Une certaine poésie s’en dégage
Certes, Les Démons a pu se produire uniquement en conséquence du succès planétaire de Les Diables, mais écrivons-le tout de go : le film de Jess Franco n’est pas taillé dans le même bois que celui de Ken Russel. Cela ne signifie absolument pas que l’œuvre ici abordée est inintéressante, ou tout juste bonne à exploiter une faille. Non, d’ailleurs on remarque assez vite que l’atmosphère sait se trouver sa propre personnalité. Rien d’étonnant à cela, tant le réalisateur espagnol est un véritable auteur, qui imprime ses thèmes sur la pellicule, tout autant que les costumes et autres décors. Le film est traversé d’une ambiance qui ne déplaira pas aux amateurs du Marquis de Sade, l’auteur préféré du metteur en scène. Le nœud dramatique fait certes un peu prétexte à l’étalage de corps féminin dévêtu, ce qui s’avère loin d’être désagréable (ah, Britt Nichols…), mais souvent pour servir une tonalité anticléricale marquée.
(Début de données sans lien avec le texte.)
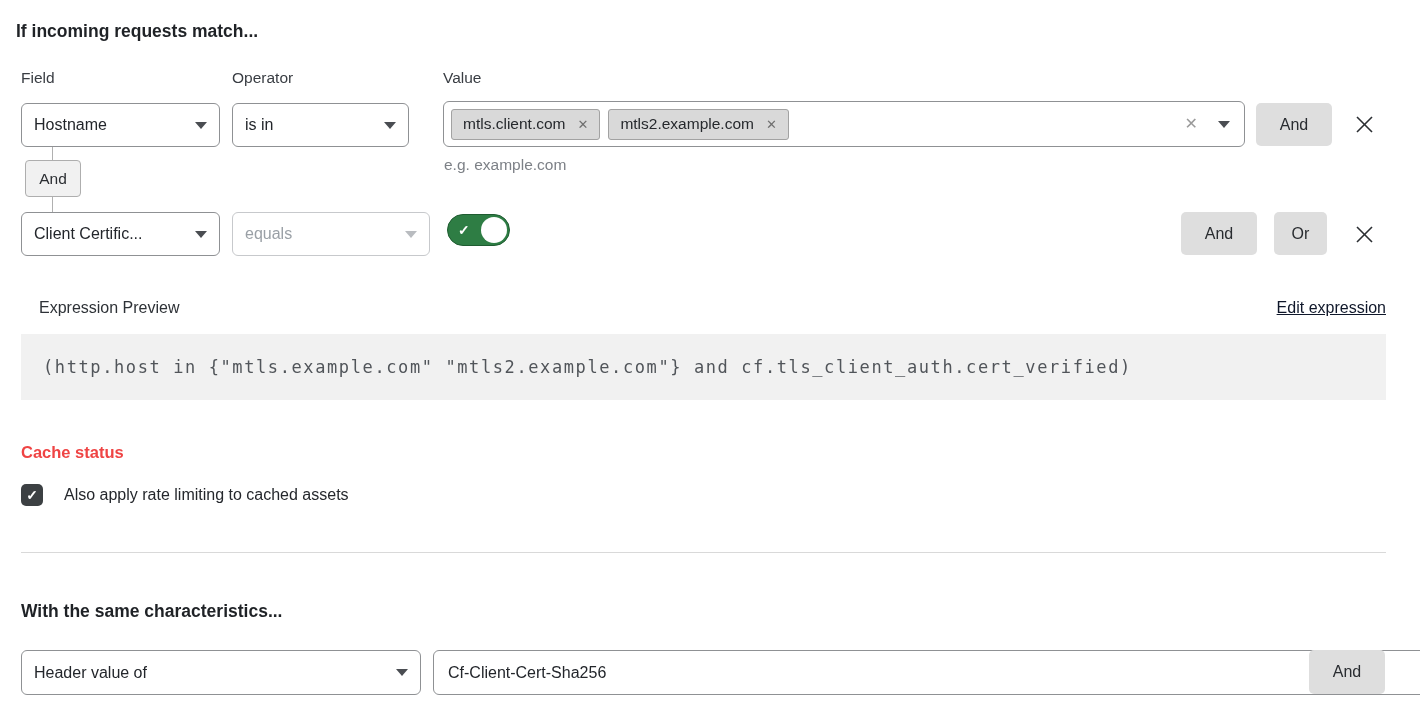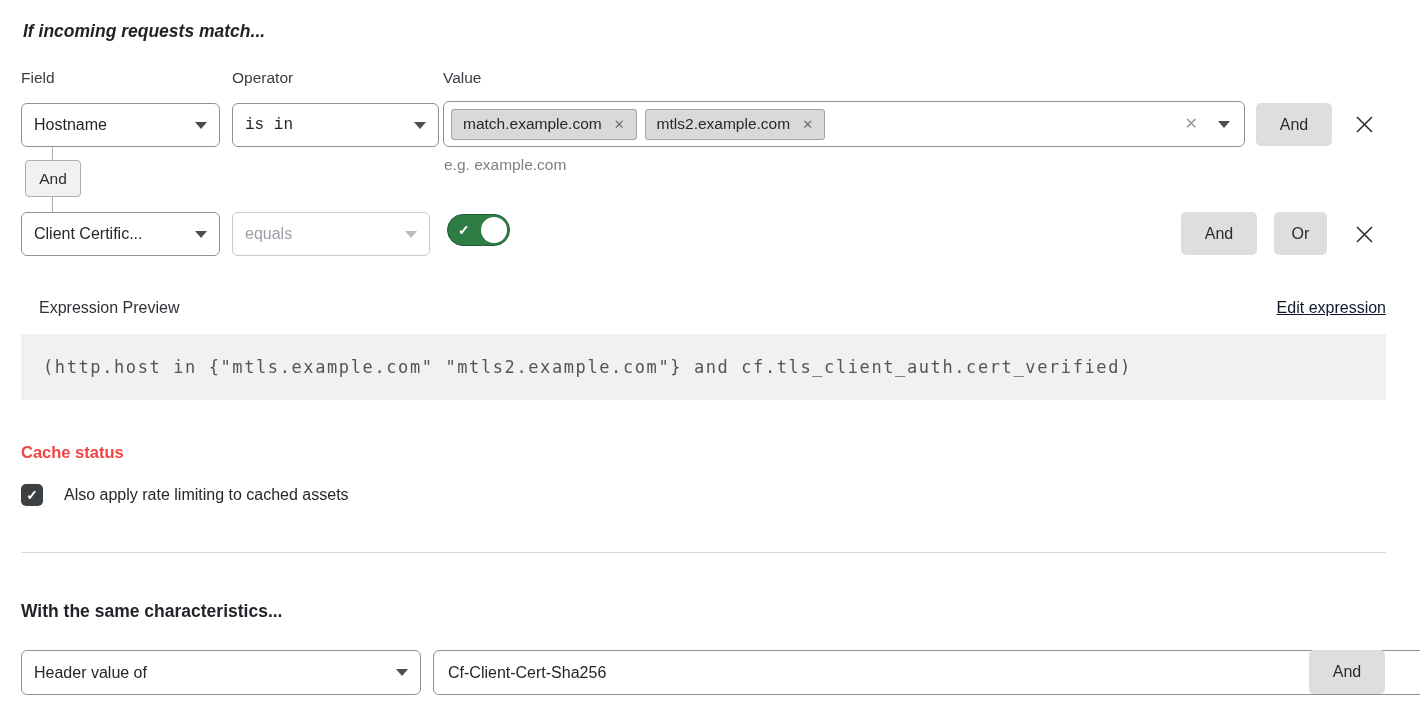--- a/index.html
+++ b/index.html
@@ -84,38 +84,38 @@
     position: absolute; left: 433px; top: 650px; width: 1032px; height: 45px;
     border: 1px solid #8f9194; border-radius: 6px; padding: 0 14px;
     font-family: "Liberation Sans", sans-serif; font-size: 16px; color: #23262b;
   }
 </style>
 </head>
 <body>
 
 <div class="page">
 
-  <div class="section-title" style="left:23px; top:21px;font-style:italic;">If incoming requests match...</div>
+  <div class="section-title" style="left:16px; top:21px;">If incoming requests match...</div>
 
   <div class="col-label" style="left:21px;">Field</div>
   <div class="col-label" style="left:232px;">Operator</div>
   <div class="col-label" style="left:443px;">Value</div>
 
   <div class="select" style="left:21px; top:103px; width:199px;">
     <span>Hostname</span>
     <span class="caret"></span>
   </div>
-  <div class="select" style="left:232px; top:103px; width:207px;font-family:Liberation Mono, monospace;">
+  <div class="select" style="left:232px; top:103px; width:177px;">
     <span>is in</span>
     <span class="caret"></span>
   </div>
 
   <div class="multiselect">
     <span class="chip">
-      <span>match.example.com</span>
+      <span>mtls.client.com</span>
       <span class="chip-x">✕</span>
     </span>
     <span class="chip">
       <span>mtls2.example.com</span>
       <span class="chip-x">✕</span>
     </span>
     <span class="ms-controls">
       <span class="ms-clear">✕</span>
       <span class="caret" style="margin-left:0;"></span>
     </span>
Les Démons vaut aussi pour son trio d’antagonistes assez gratiné. Le plus mémorable étant, sans aucun doute, l’impitoyable Lord Justice Jeffries (incarné par un certain Cihangir Gaffari), véritable personnage historique, et tout aussi cruel en son temps que sur pellicule. Quelques séquences, sans être particulièrement gores, ont tout de même assez d’impact pour justifier l’interdiction aux moins de seize ans, même si celle-ci est bien entendu plus due aux plans olé-olé. D’ailleurs, l’œil lascif du réalisateur, véritable ralentisseur de temporalité, est assez typique de ce qu’il a pu livrer : on est globalement sur du niveau M6 du dimanche soir, voilà quelques années. Sans être désagréable, il manque peut-être encore à ces scènes un peu du vice qui s’échappe pourtant du nœud dramatique. Quant au scénario, il ne peut pas non plus s’enorgueillir d’une quelconque faculté à nous surprendre. Comme souvent dans la filmographie de Jess Franco, Les Démons vaut surtout pour cette sorte de poésie étrange qui s’en dégage, et ne parlera qu’à celles et ceux qui y sont sensibles. Ceux-ci (re)découvriront un effort appliqué, plastiquement soigné, mais manquant peut-être un peu de valeur ajoutée.